Red C Poll: Fine Gael figures hardening…

Well, you might ask, where is Enda? Well, his reliance on Noonan (the man he replaced as leader) doesn’t seem to be doing his party any harm. Although when the election campaign starts they will have to wheel him out, if only to go the few rounds for RTE with the bruiser Cowen.

For all the energy going into unpacking the latest poll figures from the Sunday Business Post, the only significant change from last week is the hardening of Fine Gael’s position. There is no other significant movement in these headline figures from last weekend’s in the Irish Times:

Irish Times: Fianna Fáil, 17%; Fine Gael, 30%; Labour Party, 25%; Sinn Féin, 15%; Green Party, 2%; and Independents/Others, 11%.

Sunday Business Post: Fianna Fáil 17%; Fine Gael 34%; Labour Party 23%;  Sinn Féin 14%; Green Party 2%; and Independents/Others 10%

Nevertheless there is some useful comment on the more general trajectory of the political game over at Tommy O’Brien on Labour’s positioning problem:

In terms of communicating anger on financial matters on the left, they have a more effective challenger to Joan Burton with Pearse Doherty. They are also challenged more effectively by Michael Noonan – while Richard Bruton is intellectually brilliant, he is not naturally sharp communicator the way Noonan is. Joan was completely overshadowed by both Michael and Pearse on budget day.

One detail from the Donegal South West bye election worth mentioning was not simply that the Fine Gael vote held up reasonably well with a young candidate from the ‘far south’ (non Gaeltacht area) of the county but, in the final result, they pulled ahead of Fianna Fail on transfers from across the political piste. The outcome of the next election will swing on such minor increments.

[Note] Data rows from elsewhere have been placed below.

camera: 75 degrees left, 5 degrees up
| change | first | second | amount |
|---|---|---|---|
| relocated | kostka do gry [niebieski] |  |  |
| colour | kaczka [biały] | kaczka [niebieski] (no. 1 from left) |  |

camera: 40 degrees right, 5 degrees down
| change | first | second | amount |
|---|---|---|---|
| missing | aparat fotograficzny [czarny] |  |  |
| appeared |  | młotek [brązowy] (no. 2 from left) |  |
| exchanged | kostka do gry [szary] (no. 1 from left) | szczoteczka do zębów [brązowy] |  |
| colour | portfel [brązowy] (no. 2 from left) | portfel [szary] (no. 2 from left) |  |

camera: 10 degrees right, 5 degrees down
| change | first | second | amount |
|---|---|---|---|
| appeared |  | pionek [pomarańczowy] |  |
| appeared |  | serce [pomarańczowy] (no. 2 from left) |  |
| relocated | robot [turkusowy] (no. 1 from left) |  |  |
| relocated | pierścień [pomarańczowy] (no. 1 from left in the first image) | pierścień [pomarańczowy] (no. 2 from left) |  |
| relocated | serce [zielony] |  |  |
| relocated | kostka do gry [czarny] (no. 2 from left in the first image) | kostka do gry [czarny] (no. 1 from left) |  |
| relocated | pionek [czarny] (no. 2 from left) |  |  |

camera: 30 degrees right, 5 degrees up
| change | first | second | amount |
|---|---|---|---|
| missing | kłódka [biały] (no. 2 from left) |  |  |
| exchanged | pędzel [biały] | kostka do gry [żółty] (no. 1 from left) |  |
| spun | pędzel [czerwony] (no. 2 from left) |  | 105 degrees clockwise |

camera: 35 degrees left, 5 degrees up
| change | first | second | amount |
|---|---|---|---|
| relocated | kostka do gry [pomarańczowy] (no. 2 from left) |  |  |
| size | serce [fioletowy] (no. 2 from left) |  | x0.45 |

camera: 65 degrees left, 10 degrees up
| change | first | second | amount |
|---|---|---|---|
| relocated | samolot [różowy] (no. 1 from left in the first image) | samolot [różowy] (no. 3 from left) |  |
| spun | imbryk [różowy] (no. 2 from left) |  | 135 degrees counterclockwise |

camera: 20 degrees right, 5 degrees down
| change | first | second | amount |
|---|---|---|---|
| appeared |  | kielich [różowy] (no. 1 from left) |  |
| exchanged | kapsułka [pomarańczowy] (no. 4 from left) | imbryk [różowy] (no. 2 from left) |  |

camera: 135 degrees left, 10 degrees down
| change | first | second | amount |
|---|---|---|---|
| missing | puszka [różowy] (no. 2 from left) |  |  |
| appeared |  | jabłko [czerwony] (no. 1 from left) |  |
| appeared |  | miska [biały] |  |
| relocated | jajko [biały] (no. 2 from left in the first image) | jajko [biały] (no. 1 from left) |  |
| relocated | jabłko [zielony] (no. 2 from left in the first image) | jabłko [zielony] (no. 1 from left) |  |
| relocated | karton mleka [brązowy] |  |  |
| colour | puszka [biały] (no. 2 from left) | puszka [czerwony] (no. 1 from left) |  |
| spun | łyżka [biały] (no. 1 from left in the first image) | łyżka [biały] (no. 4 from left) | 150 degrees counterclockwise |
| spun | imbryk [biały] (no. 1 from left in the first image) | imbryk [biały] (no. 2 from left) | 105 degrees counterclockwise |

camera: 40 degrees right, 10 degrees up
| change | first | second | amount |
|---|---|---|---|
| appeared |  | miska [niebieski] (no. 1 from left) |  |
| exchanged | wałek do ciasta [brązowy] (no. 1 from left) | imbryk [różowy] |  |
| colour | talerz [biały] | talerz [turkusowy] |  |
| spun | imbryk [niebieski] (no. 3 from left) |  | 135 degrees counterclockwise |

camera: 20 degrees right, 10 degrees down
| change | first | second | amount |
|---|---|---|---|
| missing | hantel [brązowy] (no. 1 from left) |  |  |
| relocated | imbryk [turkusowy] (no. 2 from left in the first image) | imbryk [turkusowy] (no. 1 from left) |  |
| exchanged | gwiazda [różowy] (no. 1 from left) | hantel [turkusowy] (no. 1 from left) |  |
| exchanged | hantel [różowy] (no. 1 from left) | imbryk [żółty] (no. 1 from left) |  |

Tommy makes a related point earlier in his post:

Fine Gael’s position in the thirties should give it the strong likelihood of a noticeable seat bonus, a mathematical phenomenon associated with our relatively proportional PR.STV system and which has in the past given Fianna Fáil on occasions far more seats than the strict percentage earned.

For now, Fianna Fail is focused on hammering Labour to get some of that working class support back. But with Noonan temporarily in the shop window oppositional ‘authority’ seems to be quietly shifting towards Fine Gael.

All they need now is a convincing narrative (and some ruthlessly tough high altitude training for Enda). Yet, as the drops in the popularity rating for most party leaders last week demonstrates, belief in actual political leadership in Ireland is currently trending downwards.

  • Neville Bagnall

    An interesting aspect of the most recent 2 polls is how MRBI has come into line with RedC. There was still a significant difference in September, despite a new MRBI methodology. AFAIK the methodology hasn’t changed, so unless the sampling method has changed, MRBI may be getting more accurate because of the imminent election, and the reduction in floating/leaning voters.

    Which would tend to vindicate the RedC methodology as a measure of electoral performance, even when elections are some time away.
    Of course the RedC figures have shown considerable change over the last 4 months too.

    Labour distinctly underperformed in the budget campaign; I’m not sure how critical the performance of individuals was by comparison to the failure to produce a four year plan. Whatever the critical factor, it certainly looks to have moved a significant section of voters from Lean Labour to Firm FG.

    On these figures, like Tommy and Dotski point out, both SF and FG will take seats that would go to Labour with fpv percentages only a few points different. The effects of STV.

    If the election is about the economy, Labour will take 40+ seats. To take the 50+ which was within reach in October and November, Labour have to change the focus of the election to ground on which they are more comfortable.

    Labour knows this I’m sure. But they knew it in 2007 too and it didn’t work. Cowan dragged it back to the economy. Both FF and FG want the election to be about the economy this time. To take the bounce they get from budgets into the campaign.

    I wonder, if Labour stopped trying to win the Finance portfolio, and started trying to win the largest influence in the program for government, might they not have a better chance of getting that swing to FG into reverse?

    Am I crazy for thinking that there is more to governing than the budget, and the electorate realise that? That they quite like the idea of a Labour led government, but want a FG finance minister?